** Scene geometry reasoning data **
● ● ● ● ● ● ●

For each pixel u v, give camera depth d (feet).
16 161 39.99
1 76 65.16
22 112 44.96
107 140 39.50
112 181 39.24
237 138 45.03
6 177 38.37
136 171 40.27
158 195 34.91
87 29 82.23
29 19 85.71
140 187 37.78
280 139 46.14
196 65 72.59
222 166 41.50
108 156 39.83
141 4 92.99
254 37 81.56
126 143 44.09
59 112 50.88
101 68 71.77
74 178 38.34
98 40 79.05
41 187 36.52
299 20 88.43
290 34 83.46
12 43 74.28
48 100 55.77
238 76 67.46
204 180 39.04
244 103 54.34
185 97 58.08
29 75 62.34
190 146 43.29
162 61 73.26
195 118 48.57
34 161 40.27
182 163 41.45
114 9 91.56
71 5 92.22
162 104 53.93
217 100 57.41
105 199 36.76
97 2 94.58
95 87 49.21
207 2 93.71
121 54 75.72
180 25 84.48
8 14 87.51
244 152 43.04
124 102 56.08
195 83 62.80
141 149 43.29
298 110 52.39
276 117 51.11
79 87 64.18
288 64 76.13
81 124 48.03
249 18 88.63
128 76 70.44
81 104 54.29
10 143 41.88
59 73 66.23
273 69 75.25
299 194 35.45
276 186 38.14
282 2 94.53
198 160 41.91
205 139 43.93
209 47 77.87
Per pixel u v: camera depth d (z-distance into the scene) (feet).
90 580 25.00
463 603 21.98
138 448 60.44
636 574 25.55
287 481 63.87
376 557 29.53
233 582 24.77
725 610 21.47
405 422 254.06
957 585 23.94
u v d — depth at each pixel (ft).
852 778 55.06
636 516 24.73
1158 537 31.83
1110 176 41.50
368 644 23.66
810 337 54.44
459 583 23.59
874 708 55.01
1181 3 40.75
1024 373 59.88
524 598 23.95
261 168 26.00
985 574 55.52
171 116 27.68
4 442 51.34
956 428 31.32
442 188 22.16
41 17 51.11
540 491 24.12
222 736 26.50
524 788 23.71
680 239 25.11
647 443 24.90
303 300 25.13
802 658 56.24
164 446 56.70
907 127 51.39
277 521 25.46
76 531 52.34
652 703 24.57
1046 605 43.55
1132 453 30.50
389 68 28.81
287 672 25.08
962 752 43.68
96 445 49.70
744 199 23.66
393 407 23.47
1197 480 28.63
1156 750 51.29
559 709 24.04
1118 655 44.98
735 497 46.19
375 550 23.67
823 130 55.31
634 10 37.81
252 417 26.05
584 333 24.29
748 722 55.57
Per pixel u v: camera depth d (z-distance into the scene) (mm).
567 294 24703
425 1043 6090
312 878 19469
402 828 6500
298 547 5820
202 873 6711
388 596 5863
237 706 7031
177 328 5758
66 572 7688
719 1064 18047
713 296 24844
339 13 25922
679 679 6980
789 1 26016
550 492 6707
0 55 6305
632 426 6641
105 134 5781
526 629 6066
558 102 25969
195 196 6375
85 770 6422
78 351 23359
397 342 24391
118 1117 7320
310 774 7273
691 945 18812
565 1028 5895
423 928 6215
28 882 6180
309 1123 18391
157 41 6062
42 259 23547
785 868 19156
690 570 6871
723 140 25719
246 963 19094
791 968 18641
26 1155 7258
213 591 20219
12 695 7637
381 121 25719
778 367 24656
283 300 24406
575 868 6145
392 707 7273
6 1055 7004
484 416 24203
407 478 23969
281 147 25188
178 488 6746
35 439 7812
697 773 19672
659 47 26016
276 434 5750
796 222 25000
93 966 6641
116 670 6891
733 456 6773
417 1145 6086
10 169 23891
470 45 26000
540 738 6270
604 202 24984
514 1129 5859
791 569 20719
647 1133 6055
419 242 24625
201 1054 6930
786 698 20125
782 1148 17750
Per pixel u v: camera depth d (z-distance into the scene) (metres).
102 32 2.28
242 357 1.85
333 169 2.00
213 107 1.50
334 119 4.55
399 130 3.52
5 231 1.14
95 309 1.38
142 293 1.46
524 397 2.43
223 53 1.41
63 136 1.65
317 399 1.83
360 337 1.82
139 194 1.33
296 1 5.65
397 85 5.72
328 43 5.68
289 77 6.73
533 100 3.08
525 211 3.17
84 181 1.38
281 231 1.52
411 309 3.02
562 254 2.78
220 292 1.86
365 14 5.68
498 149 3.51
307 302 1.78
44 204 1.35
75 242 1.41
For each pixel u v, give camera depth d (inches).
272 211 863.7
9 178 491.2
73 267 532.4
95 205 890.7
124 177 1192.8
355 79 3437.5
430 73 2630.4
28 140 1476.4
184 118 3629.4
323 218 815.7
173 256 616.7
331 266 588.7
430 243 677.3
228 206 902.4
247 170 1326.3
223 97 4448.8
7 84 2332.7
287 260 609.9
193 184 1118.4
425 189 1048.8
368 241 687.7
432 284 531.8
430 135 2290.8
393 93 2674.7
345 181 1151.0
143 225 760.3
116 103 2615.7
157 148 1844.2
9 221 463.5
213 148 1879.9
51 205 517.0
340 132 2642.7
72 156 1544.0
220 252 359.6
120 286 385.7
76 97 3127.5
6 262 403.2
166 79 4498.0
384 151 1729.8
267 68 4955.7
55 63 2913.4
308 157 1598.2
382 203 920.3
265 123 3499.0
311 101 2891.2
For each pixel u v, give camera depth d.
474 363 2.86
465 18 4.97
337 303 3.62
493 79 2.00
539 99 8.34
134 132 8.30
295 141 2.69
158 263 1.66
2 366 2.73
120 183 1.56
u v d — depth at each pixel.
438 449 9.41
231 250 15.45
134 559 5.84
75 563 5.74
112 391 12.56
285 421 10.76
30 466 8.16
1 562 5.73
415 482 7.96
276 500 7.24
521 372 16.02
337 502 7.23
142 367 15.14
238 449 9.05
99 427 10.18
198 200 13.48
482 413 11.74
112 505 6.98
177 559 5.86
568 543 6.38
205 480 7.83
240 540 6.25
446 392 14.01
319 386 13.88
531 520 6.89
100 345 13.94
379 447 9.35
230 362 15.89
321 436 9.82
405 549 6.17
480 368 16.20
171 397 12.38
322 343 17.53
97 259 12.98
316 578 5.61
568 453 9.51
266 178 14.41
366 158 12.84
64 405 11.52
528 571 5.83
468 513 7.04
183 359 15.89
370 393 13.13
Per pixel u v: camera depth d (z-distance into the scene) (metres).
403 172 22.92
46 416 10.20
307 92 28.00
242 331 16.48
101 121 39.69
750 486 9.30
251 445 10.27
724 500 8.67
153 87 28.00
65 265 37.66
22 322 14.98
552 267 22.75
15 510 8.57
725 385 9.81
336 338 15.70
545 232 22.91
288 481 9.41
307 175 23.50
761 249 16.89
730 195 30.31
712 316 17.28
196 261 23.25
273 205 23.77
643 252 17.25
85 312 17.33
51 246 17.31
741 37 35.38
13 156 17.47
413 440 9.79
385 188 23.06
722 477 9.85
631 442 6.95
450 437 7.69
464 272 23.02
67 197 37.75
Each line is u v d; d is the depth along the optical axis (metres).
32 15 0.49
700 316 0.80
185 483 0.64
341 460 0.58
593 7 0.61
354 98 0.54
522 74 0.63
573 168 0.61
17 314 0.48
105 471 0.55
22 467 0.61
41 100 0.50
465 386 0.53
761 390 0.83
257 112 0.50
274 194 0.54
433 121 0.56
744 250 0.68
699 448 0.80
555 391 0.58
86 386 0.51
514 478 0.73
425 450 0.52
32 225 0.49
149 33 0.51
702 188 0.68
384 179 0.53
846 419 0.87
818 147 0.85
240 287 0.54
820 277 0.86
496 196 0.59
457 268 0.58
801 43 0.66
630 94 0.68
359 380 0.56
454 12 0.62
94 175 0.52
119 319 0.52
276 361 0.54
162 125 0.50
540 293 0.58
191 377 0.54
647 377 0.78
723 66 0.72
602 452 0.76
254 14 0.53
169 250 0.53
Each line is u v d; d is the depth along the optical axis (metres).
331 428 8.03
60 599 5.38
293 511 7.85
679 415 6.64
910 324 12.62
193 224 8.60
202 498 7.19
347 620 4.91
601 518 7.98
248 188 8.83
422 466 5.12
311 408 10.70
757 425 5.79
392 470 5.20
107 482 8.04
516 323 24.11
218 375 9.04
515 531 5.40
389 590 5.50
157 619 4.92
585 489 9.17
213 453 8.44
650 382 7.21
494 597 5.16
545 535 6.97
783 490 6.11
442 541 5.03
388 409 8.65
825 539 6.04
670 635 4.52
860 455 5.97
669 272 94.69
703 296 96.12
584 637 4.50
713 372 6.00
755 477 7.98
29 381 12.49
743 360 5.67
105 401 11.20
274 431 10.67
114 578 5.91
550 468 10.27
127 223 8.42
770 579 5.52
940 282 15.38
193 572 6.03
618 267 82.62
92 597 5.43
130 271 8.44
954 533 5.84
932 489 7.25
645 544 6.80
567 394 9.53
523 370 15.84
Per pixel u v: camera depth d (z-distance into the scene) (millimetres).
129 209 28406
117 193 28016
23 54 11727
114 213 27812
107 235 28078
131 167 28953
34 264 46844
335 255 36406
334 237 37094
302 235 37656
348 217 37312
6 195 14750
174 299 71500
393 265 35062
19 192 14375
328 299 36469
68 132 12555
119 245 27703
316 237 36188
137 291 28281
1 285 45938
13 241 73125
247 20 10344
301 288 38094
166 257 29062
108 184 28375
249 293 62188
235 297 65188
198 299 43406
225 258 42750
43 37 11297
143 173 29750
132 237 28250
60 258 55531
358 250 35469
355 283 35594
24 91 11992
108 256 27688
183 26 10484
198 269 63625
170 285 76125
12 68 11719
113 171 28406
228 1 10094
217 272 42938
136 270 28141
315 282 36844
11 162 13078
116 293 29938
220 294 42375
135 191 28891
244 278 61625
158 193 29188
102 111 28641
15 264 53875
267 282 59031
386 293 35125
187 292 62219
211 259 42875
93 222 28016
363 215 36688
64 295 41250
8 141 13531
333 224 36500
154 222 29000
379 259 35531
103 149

● ● ● ● ● ● ●

** Activity **
Repeat word for word the lines above that run from the line containing "157 148 1844.2" through the line containing "531 520 6.89", both ends included, and nothing else.

** Solution to this task **
157 148 1844.2
9 221 463.5
213 148 1879.9
51 205 517.0
340 132 2642.7
72 156 1544.0
220 252 359.6
120 286 385.7
76 97 3127.5
6 262 403.2
166 79 4498.0
384 151 1729.8
267 68 4955.7
55 63 2913.4
308 157 1598.2
382 203 920.3
265 123 3499.0
311 101 2891.2
For each pixel u v, give camera depth d.
474 363 2.86
465 18 4.97
337 303 3.62
493 79 2.00
539 99 8.34
134 132 8.30
295 141 2.69
158 263 1.66
2 366 2.73
120 183 1.56
u v d — depth at each pixel.
438 449 9.41
231 250 15.45
134 559 5.84
75 563 5.74
112 391 12.56
285 421 10.76
30 466 8.16
1 562 5.73
415 482 7.96
276 500 7.24
521 372 16.02
337 502 7.23
142 367 15.14
238 449 9.05
99 427 10.18
198 200 13.48
482 413 11.74
112 505 6.98
177 559 5.86
568 543 6.38
205 480 7.83
240 540 6.25
446 392 14.01
319 386 13.88
531 520 6.89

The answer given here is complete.